Thanks, Rick, but I don't see any options in Control Panel>Mouse that deal with my problem. I did try slowing down the speed but that didn't help.

When I go to the top of the Jarte (word processor) window to click on an icon, the cursor disappears and all of the words in the top couple or so lines get jittery and blink off and on, with the cursor no where in sight.

Anybody else? thanks, grandpaw


----------



## SavvyLady (Oct 14, 2001)

To adjust the double-click speed for the mouse

Open Mouse properties in Control Panel. 
On the Buttons tab, under Double-click speed, drag the slider. 
Notes

Another way to open Control Panel is to click Start, point to Settings, and then click Control Panel. If you don't see the item you want, click view all Control Panel options. 


NOTE: I know you want to adjust the cursor... its done at the same place... look at the index tabs 

Savvy


----------



## grandpaw7 (Aug 19, 2000)

SavvyLady, thanks but no cigar. In Control Panel>Mouse>Buttons, I have slowed the double-click speed down as slow as it will let me. Same for Control Panel>Mouse>Motion on Pointer Speed.

I didn't notice before, but in this Jarte word processing program, the two top lines of the window quiver even when the cursor is not anywhere near them. As I said before, this doesn't happen when I open the program on my own computer. The first line is the "Jarte C:\Program Files\Jarte" line and the second is the toolbar for Jarte.

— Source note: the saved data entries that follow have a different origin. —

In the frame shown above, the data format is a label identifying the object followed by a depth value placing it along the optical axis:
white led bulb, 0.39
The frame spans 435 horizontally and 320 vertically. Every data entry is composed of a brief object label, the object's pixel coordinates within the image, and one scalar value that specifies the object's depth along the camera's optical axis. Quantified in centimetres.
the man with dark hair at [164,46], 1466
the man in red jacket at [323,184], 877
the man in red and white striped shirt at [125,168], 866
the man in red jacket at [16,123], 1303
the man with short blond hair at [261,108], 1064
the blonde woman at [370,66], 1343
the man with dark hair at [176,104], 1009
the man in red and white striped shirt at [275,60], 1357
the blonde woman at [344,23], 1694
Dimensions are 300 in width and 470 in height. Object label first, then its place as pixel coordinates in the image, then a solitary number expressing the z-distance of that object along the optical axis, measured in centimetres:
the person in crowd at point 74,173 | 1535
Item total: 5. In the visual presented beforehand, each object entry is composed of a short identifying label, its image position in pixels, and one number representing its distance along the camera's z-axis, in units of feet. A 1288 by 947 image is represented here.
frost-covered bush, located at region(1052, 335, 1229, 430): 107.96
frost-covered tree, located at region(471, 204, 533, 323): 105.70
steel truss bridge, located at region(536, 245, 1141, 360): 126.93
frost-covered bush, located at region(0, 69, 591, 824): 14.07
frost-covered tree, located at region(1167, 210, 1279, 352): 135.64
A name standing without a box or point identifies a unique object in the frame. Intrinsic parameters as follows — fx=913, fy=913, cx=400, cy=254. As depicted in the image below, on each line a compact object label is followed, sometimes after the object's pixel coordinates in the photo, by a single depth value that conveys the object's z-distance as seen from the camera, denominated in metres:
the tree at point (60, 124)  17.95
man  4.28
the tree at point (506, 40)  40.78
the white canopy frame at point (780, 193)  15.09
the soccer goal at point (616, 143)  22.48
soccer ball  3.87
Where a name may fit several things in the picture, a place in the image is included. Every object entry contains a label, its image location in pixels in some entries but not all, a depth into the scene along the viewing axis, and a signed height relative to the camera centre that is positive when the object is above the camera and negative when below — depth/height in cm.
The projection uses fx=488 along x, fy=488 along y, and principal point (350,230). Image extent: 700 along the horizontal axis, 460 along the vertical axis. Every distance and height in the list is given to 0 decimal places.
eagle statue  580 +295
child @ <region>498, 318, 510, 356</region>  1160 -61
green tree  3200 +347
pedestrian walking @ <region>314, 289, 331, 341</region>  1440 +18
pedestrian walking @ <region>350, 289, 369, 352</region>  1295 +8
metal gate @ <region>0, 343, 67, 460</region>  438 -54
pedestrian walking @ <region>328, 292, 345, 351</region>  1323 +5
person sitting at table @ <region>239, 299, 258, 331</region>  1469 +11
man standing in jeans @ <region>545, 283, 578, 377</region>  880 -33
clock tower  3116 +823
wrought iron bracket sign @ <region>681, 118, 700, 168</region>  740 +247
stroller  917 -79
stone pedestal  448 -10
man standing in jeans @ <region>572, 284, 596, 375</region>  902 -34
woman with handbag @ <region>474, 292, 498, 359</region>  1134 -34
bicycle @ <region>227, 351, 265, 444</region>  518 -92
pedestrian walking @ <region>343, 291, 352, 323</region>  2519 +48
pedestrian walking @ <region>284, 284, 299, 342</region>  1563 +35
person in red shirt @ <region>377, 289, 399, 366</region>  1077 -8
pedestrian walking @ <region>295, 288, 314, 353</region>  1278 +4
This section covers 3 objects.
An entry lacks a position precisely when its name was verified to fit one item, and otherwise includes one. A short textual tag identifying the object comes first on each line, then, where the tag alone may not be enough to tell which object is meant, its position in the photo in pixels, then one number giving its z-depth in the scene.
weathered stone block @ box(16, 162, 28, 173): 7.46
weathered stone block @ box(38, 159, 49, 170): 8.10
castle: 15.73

Still open for suggestions. grandpaw


----------



## grandpaw7 (Aug 19, 2000)

THANK YOU ALL FOR YOUR HELP BUT I HAVE NOW RETURNED THE PROBLEM COMPUTER AND GOTTEN A REFUND. GRANDPAW


----------



## SavvyLady (Oct 14, 2001)

I think I would have to. 


Savvy


----------



## hewee (Oct 26, 2001)

grandpaw7,

I think you want this one here.
Go to the Control Panel and open the keyboard.
There is a slider for the "cursor blink rate".


----------



## grandpaw7 (Aug 19, 2000)

Thanks for the reply, hewee. Actually, before I took the computer back to the guy I bought it from and got a refund, I did got to that and slow it down, but it didn't help. The guy who sold me the computer, who also builds them, said it must have something to do with my having the wrong video card for that program to run. grandpaw


----------



## hewee (Oct 26, 2001)

grandpaw7,

Your welcome.

What was the program you had the fast blinking cursor trouble with?


----------



## grandpaw7 (Aug 19, 2000)

hewee, it was Jarte, a free word processing program. I read several reviews on it, including zdnet, and they touted it prettly highly. After I had the trouble with it, I downloaded it on my computer and it worked fine. The man who sold the computer to me said that its video card apparently is not compatible with Jarte. This came as a surprise to me. I didn't know that when I bought a computer I needed to worry about whether the video card, and I suppose other components, were suitable for using simple, everyday programs. I suppose that when I buy another computer I'll try to make sure that it will take the programs I have in mind using. And just gamble on whether it will take programs I might want to use in the future. grandpaw


----------



## hewee (Oct 26, 2001)

Seems funny to me still that a word processing program would have a conflick with the video card.
But what do I know about these things. hehe about the same as you do. 

With the prices of new PC's so low why not just get a new one.


----------



## grandpaw7 (Aug 19, 2000)

Well, hewee, maybe I should have. But, right now, my sister uses the the quite old and inexpensive computer she has to send an occasional email and that's about it. I can email her, but I can't send her photos or attachments, nor can her children and friends, and I wanted her to have that capability. I'm also hoping that she will start using the computer for other purposes but I ind of doubt that she will. So I opted for a used computer from an outfit that has an excellent reputation for doing an excellent job of refurbrishing the used computers it sells; it has earned some good consumer awards here in Denver. She is resistent to my spending money on a computer because she says she doesn't need one. Plus, I tend to be a cheapo at times.

Long answer to short question. grandpaw


----------



## grandpaw7 (Aug 19, 2000)

Oops, for my post to make sense, I should have said I bought another used computer for my sister which is working fine. grandpaw


----------